HPA activation is one of the most recognized attributes of stress. Moreover, HPA activation is also a common effect of various drugs of abuse [74, 75, 85, 89]. Chronic exposure to stress is associated with increased vulnerability to addiction [90, 91]. The enhancing effects of stress on drug self-administration have also been documented in animal models . Moreover, Mantsch et al.  show that corticosterone itself produces almost the same effects on drug taking as stress. Therefore, it is possible that corticosterone released after drug administration enhances the rewarding properties of the subsequent drug doses in the same way stress does. The mechanism of corticosterone contribution to addiction vulnerability is not well understood. Steroid-mediated enhancement of mesocorticolimbic dopamine neuron activity has been suggested to play a role .
A correlation analysis between the induction of gene clusters and the behavioral effects of particular drugs revealed that the induction of both B1 and B2 gene patterns may be associated with the rewarding effects of drugs. The present results suggested that two genes, representatives of patterns B1 (Sgk1) and B2 (Tsc22d3), might be associated with neuroplastic changes after administration of drugs of abuse. Some other authors have attempted to identify the role of Sgk1 in the central nervous system [94–96]. We demonstrated that knockdown of Sgk1 expression in neurons caused lower protrusion density and altered formation of dendritic spines . GILZ (Tsc22d3) has already been considered in the context of its neuronal function [42, 45, 80]. However, we are the first to show that knockdown of Tsc22d3 provoked changes in spine morphology. Rather than mushroom-shaped spines, GILZsh-transfected neurons had thin, long, filopodia-like protrusions. These cellular changes may reflect an altered potential for neuronal plasticity and could be involved in the positive effect of corticosterone on vulnerability to addiction.

INSTRUCTIONS:
1) In the passage on corticosterone and addiction, what did neurons transfected with GILZsh have instead of mushroom-shaped spines?
2) Duplicate the passage on corticosterone and addiction from "HPA activation is one" up to and including "play a role .".

Stored records
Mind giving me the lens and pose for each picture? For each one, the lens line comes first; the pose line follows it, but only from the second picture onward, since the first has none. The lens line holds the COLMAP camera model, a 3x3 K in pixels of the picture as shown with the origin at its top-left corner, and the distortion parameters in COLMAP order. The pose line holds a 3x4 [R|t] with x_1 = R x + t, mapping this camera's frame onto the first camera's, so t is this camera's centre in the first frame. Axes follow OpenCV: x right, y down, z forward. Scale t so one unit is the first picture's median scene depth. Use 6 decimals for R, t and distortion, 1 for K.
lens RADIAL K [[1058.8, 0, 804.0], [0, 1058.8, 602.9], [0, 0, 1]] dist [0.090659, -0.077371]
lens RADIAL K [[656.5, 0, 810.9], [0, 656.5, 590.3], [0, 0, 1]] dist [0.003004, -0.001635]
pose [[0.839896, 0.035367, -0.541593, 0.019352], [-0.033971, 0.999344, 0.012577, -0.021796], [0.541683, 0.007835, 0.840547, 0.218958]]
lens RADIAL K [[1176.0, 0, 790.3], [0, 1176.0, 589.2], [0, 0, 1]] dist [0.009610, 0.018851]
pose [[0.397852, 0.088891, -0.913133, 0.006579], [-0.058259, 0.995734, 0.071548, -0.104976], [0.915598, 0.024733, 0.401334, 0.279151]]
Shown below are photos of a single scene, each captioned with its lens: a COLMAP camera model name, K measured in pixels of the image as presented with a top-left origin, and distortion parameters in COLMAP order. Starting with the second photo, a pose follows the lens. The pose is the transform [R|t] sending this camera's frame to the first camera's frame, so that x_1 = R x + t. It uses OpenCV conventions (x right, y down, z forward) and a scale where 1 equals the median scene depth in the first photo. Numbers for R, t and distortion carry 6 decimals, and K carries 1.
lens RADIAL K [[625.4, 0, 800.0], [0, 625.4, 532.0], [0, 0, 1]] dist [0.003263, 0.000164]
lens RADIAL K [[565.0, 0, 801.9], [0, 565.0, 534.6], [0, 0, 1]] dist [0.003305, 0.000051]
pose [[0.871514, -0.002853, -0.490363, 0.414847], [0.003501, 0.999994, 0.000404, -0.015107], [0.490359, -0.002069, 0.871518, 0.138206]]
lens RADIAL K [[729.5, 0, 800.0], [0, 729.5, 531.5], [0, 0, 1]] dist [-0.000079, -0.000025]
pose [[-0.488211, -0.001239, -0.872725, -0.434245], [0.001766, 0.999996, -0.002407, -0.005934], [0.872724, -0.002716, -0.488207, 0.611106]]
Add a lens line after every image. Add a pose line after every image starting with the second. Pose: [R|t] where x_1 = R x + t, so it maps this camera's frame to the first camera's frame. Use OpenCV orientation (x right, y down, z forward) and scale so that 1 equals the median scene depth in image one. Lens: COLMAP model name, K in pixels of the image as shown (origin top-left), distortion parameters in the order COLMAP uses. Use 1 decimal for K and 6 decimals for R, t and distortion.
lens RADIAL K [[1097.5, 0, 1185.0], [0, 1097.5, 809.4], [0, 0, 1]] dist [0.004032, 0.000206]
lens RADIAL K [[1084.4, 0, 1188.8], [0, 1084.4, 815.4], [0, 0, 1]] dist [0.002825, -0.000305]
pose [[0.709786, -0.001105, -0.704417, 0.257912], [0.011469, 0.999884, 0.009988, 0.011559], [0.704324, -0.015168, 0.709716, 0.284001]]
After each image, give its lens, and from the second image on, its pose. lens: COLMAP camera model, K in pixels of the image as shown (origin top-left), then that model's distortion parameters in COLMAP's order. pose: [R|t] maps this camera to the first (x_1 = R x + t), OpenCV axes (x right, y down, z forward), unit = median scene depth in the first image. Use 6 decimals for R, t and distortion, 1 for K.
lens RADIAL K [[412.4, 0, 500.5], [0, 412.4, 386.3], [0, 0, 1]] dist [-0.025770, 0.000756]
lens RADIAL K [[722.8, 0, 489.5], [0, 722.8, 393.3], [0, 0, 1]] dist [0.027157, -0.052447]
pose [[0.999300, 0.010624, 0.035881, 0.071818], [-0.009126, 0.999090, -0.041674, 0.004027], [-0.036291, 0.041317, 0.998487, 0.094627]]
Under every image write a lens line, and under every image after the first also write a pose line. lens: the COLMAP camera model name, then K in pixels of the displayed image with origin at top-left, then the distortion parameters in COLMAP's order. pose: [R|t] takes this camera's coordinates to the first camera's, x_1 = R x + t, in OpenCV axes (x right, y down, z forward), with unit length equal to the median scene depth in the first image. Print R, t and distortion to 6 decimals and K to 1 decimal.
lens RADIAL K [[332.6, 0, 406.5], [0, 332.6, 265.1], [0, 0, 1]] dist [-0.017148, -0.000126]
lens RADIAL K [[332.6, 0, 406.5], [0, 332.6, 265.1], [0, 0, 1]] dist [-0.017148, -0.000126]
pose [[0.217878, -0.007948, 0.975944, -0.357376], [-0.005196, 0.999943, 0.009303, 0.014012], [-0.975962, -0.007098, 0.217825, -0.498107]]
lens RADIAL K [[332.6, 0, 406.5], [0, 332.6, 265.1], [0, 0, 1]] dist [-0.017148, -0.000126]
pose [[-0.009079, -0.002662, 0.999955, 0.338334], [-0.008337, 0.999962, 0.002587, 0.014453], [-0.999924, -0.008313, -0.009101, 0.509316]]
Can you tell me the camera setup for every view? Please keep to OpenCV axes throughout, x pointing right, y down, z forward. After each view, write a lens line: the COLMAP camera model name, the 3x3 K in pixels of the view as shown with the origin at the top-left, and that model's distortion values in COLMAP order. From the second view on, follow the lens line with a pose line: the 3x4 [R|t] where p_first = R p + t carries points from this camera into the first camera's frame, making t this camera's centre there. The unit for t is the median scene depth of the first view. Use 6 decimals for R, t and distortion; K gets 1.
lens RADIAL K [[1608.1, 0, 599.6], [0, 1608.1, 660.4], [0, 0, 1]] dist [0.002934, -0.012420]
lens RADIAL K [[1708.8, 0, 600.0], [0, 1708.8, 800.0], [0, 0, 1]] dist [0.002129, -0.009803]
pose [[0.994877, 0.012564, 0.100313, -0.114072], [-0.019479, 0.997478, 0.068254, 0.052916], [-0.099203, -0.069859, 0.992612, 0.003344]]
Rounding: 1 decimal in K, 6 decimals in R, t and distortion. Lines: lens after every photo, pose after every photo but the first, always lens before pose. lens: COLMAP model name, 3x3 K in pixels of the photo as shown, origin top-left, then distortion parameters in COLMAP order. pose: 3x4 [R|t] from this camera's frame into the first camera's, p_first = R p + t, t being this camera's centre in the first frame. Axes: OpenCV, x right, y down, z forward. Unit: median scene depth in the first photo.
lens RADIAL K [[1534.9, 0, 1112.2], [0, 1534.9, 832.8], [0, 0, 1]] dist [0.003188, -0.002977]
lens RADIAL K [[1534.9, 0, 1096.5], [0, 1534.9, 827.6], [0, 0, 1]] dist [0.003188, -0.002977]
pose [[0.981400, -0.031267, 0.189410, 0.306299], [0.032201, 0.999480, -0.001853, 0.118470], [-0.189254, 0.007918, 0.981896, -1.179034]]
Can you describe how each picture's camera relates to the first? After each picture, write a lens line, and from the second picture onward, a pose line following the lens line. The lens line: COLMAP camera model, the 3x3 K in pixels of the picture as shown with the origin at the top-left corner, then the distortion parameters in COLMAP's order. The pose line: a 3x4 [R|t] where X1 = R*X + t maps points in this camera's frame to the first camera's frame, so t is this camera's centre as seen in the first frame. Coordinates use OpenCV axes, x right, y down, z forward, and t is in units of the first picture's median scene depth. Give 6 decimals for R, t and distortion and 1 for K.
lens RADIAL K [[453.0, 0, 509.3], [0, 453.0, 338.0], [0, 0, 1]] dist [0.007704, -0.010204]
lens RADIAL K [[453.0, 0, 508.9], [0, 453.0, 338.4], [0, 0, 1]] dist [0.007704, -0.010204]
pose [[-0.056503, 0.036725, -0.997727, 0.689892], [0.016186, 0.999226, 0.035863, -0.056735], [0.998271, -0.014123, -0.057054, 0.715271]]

ANSWER SET:
1) Thin, long, filopodia-like protrusions.

2)
HPA activation is one of the most recognized attributes of stress. Moreover, HPA activation is also a common effect of various drugs of abuse [74, 75, 85, 89]. Chronic exposure to stress is associated with increased vulnerability to addiction [90, 91]. The enhancing effects of stress on drug self-administration have also been documented in animal models . Moreover, Mantsch et al.  show that corticosterone itself produces almost the same effects on drug taking as stress. Therefore, it is possible that corticosterone released after drug administration enhances the rewarding properties of the subsequent drug doses in the same way stress does. The mechanism of corticosterone contribution to addiction vulnerability is not well understood. Steroid-mediated enhancement of mesocorticolimbic dopamine neuron activity has been suggested to play a role .